Files.com uses an internally-developed job scheduling software to manage certain background tasks such as syncs.  Due to a bug in the software, a value larger than 32-bit was inadvertently stored into a database column only able to hold 32-bit values.  The software correctly identified the discrepancy and stopped job processing for Sync jobs specifically until the issue could be manually resolved.    

After becoming aware of the issue, our team pushed several fixes to improve the robustness of this part of the scheduling software.  The root cause of this issue was insufficient testing of the job scheduling software against edge cases such as bad data in a database.   

This incident was further complicated by the fact that it was not detected by our internal monitoring systems at all.  We responded to this incident after being alerted by one of our Enterprise Support customers via our 24/7 contact line for Enterprise Support customers.   

Frankly, we are embarrassed about this.  We conducted a full investigation into the alerting situation and determined that although we did have monitoring about Sync job processing, our alerts for Sync jobs were based on Error Count, not Success Count.   
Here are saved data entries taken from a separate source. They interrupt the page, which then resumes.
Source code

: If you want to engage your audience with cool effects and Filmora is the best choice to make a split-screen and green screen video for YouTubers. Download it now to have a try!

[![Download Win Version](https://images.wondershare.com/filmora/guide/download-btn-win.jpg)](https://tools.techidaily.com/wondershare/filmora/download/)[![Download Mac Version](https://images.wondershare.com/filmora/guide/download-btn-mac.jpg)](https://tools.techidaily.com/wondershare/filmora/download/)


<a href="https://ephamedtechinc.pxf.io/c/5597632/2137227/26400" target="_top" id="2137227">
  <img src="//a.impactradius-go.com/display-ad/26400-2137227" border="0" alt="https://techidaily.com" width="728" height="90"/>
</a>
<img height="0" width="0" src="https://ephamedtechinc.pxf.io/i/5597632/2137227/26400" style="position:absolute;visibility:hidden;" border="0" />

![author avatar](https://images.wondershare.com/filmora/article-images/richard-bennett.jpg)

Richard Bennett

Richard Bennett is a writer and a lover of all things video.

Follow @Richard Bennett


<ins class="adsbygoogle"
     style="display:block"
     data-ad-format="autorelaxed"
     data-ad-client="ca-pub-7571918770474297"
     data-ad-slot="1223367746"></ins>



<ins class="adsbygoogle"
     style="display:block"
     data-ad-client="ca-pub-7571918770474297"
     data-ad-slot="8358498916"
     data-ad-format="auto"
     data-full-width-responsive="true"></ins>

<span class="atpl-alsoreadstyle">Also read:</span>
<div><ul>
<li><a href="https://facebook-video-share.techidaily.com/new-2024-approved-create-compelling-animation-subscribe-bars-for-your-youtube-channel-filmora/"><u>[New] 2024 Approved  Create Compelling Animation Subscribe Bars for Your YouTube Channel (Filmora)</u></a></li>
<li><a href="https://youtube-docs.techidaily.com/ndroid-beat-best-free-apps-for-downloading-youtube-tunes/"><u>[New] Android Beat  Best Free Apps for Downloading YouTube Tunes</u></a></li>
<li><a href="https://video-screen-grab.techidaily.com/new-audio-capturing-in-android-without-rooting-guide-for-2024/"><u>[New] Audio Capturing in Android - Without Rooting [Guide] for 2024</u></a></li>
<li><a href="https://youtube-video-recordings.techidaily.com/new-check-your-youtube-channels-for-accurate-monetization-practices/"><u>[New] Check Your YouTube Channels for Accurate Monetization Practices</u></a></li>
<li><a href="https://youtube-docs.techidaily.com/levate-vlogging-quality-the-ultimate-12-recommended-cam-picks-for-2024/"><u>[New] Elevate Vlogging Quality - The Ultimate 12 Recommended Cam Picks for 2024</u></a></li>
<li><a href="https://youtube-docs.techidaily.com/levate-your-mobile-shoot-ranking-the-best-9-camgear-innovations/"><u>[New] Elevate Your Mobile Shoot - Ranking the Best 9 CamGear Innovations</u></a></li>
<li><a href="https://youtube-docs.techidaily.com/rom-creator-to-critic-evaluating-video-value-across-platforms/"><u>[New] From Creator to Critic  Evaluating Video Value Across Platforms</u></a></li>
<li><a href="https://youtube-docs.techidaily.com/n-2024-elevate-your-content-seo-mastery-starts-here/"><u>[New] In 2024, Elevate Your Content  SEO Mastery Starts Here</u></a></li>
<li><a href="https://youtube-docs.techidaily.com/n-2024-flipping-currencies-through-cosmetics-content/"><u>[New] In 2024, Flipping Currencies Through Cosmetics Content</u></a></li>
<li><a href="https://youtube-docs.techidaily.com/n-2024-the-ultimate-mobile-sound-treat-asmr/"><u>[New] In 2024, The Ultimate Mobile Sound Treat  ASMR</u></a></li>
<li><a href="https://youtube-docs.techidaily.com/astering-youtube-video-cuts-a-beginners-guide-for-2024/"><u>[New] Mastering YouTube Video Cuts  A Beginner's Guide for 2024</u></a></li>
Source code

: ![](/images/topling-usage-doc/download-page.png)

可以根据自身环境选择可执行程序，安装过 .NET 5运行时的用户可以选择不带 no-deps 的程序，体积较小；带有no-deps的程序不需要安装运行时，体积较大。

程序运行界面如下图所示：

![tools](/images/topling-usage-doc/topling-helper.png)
So a situation like this one where 0 Errors occurred and 0 Successes occurred during a monitoring interval did not result in an alert.   

We have updated our alerting rules to look at Success Count in addition to Error count.  Additionally we will soon be rolling out a brand new internal monitoring system that will provide an independent source of alerting and monitoring for the entire Sync process.  

We greatly appreciate your patience and understanding as we resolved this issue. If you need additional assistance or continue to experience issues, please contact our Customer Support team.

Posted Jun 01, 2023 - 11:19 PDT

Resolved
We have resolved a situation causing delays to scheduled operations around syncs.

Operations were delayed beginning at 17:45 PDT and ending by 2:16 PDT. All operations did successfully complete despite delays.

This situation was only a delay of scheduled syncs and did not affect real-time operations such as FTP, SFTP, AS2, and other operations where Files.com acts as a server.
Posted May 15, 2023 - 02:20 PDT
Update
We are continuing to investigate this issue.
Posted May 15, 2023 - 02:16 PDT
Update
We are continuing to investigate this issue.
Posted May 15, 2023 - 01:55 PDT
Investigating
We are investigating reports of delays to batch and scheduled operations, including but not limited to scheduled and ad-hoc syncs, moves, copies, file transformations, automations, webhooks, batch deletes, email delivery, previews, and similar batch operations.

This situation should not affect real-time operations such as FTP, SFTP, AS2, and other operations where Files.com acts as a server.
Posted May 15, 2023 - 01:54 PDT
This incident affected: Background Jobs, including Sync and Webhooks.